H-1B Prevailing Wage

All employers wishing to sponsor H-1B visas for international employees have to comply with federal regulations regarding fair wages using the Department of Labor (DOL) prevailing wage and Labor Condition Application (LCA) systems.  These DOL regulations are designed to protect U.S. workers by requiring employers to attest that no U.S. workers are displaced by the hiring of international scholars and that there are no strikes or lockouts. The regulations also prevent exploitation of foreign workers by ensuring that their wages are not lower than other workers in similar positions at the same employer.

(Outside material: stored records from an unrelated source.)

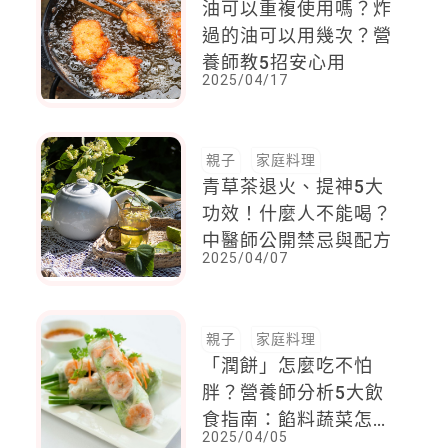
油可以重複使用嗎？炸
過的油可以用幾次？營
養師教5招安心用
2025/04/17
親子
家庭料理
青草茶退火、提神5大
功效！什麼人不能喝？
中醫師公開禁忌與配方
2025/04/07
親子
家庭料理
「潤餅」怎麼吃不怕
胖？營養師分析5大飲
食指南：餡料蔬菜怎麼
2025/04/05
選？搭配豆漿健康效益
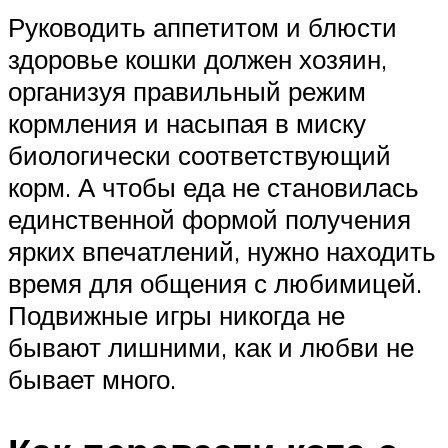
Руководить аппетитом и блюсти
здоровье кошки должен хозяин,
организуя правильный режим
кормления и насыпая в миску
биологически соответствующий
корм. А чтобы еда не становилась
единственной формой получения
ярких впечатлений, нужно находить
время для общения с любимицей.
Подвижные игры никогда не
бывают лишними, как и любви не
бывает много.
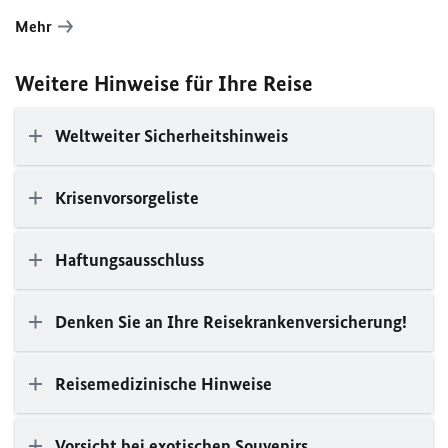
Mehr
Weitere Hinweise für Ihre Reise
Weltweiter Sicherheitshinweis
Krisenvorsorgeliste
Haftungsausschluss
Denken Sie an Ihre Reisekrankenversicherung!
Reisemedizinische Hinweise
Vorsicht bei exotischen Souvenirs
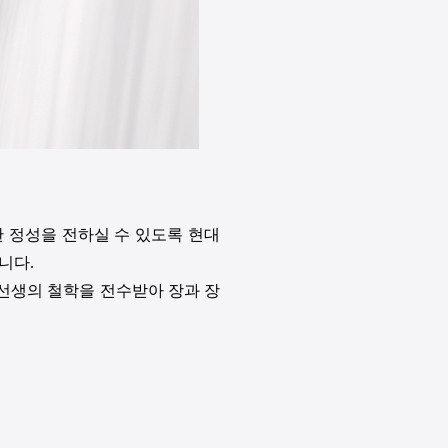
 정성을 전하실 수 있도록 현대
니다.
 선생의 철학을 전수받아 장과 장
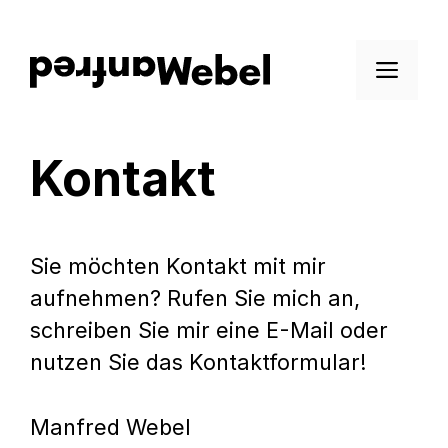
Zum
Inhalt
Men
springen
Kontakt
Sie möchten Kontakt mit mir
aufnehmen? Rufen Sie mich an,
schreiben Sie mir eine E-Mail oder
nutzen Sie das Kontaktformular!
Manfred Webel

The first step in any H-1B application (the first H-1B or an extension) is to demonstrate that the H-1B employee is being paid the “actual wage” or “prevailing wage” whichever is higher. This procedure alone (there are several steps in the H-1B application process) can take over 30 days to complete. The actual wage is the amount being paid to scholars employed by Cedars-Sinai with similar experience and qualifications for that specific position in the particular department, laboratory, or center. The prevailing wage is the salary rate being paid in similar institutions in a particular metropolitan statistical area for the same occupation. If the employee’s salary is below the prevailing wage (or actual wage whichever is higher) the employee/VISA office cannot continue with the H-1B application.

Finally it is important to note that prevailing wages can change significantly year-to-year, and new DOL data are released annually on July 1st.

Once the VISA office has determined that the H-1B worker will be paid at least the actual wage level or the prevailing wage level, whichever is higher, and that CSMC is therefore in compliance with DOL regulations, we can proceed with the H-1B petition.